This I believe
I used to believe that death was a lie, especially when it came to my grandmother. In my childish mentality, I rationalized that my unwavering belief wouldn’t let her die, or rather that she wouldn’t die because I loved her. I created this sort of fantasy in my head that good people lived for eternity. It sounds silly now but back then, when I was five, it became my mantra and eventually stuck to me for years.
When I was about nine years old, I walked into school one morning, and there was a 5th grade girl crying while everyone crowded around her; her father had passed away. Most of my classmates just stood there and stared at her with pity in their eyes, yet no one dared to come close and offer any comfort. I was afraid and so became one of the spectators, watching the scene taking place before my eyes.
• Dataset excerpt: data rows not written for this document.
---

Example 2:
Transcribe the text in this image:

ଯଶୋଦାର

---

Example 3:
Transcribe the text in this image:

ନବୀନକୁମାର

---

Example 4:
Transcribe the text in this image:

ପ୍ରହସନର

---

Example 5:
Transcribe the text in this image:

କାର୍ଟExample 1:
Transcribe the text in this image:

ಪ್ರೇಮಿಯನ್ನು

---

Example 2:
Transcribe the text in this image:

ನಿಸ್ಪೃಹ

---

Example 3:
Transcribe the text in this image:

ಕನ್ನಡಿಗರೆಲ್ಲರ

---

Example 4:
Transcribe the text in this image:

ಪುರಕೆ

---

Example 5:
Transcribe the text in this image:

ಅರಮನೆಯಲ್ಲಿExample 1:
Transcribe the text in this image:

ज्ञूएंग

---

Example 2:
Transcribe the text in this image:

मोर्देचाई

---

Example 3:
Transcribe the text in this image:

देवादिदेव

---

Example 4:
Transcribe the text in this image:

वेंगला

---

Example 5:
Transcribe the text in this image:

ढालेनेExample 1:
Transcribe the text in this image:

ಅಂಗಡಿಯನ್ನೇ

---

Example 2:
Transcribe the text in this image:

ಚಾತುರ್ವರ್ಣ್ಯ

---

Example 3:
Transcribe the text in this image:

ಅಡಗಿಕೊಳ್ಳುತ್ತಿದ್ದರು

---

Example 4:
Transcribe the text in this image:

As I stood there, transfixed by the girl’s tears, I realized that I could be her and so I turned around and chanted my mantra as I walked into class.
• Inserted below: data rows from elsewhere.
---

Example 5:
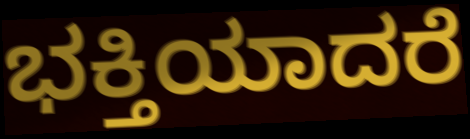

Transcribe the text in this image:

ಭಕ್ತಿಯಾದರೆ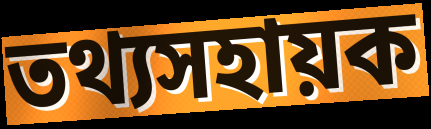
তথ্যসহায়ক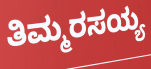
ತಿಮ್ಮರಸಯ್ಯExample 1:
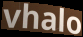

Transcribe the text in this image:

vhalo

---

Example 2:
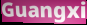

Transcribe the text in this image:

Guangxi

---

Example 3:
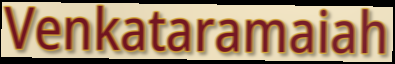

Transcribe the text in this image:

Venkataramaiah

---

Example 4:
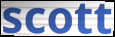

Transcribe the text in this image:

scott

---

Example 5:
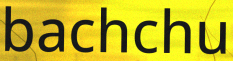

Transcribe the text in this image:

bachchu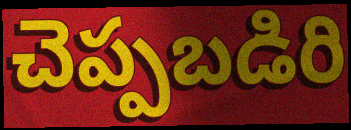
చెప్పబడిరి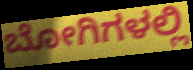
ಬೋಗಿಗಳಲ್ಲಿ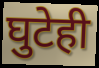
घुटेहीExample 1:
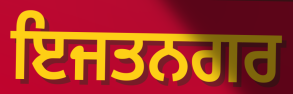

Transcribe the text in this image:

ਇਜਤਨਗਰ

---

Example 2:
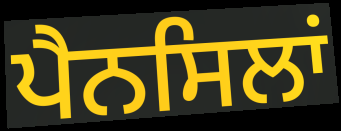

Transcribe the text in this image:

ਪੈਨਸਿਲਾਂ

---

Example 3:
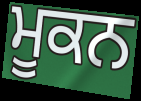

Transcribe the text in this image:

A year later, I stood in a funeral home while adults with somber faces sat in a room with a coffin at its center. It was my uncle’s funeral and I felt numb. No tears were shed by me because truthfully everything was happening at the speed of light from where I stood. Then and there I discovered a quality about death which shook me to my core: death did not announce itself, death came, staked its claim over the human soul and left pain in those who still lived.
Now, at the age of seventeen, I have finally come face to face with reality and left behind the mantra which I began to believe in so long ago. My grandmother passed away at the age of 93 and I wasn’t able to be with her in her last moments or at her funeral. The news of her death sucked the air out of the room, thoughts and memories came rushing in and along with them the hot tears which destroyed the dam I was trying to build to hold them back. That was the moment I realized how lucky I was for being able to enjoy my grandmother’s presence for as long as I did, and that is when I smiled. I smiled because she lived and laughed, but most importantly I smiled because as she said “if you cry you will become an ugly girl.”
Now I don’t live by a mantra created years ago, I live by the lesson I learned from my grandmother: Enjoy those that surround you in the now and do not waste time in thinking about the future or the what-ifs.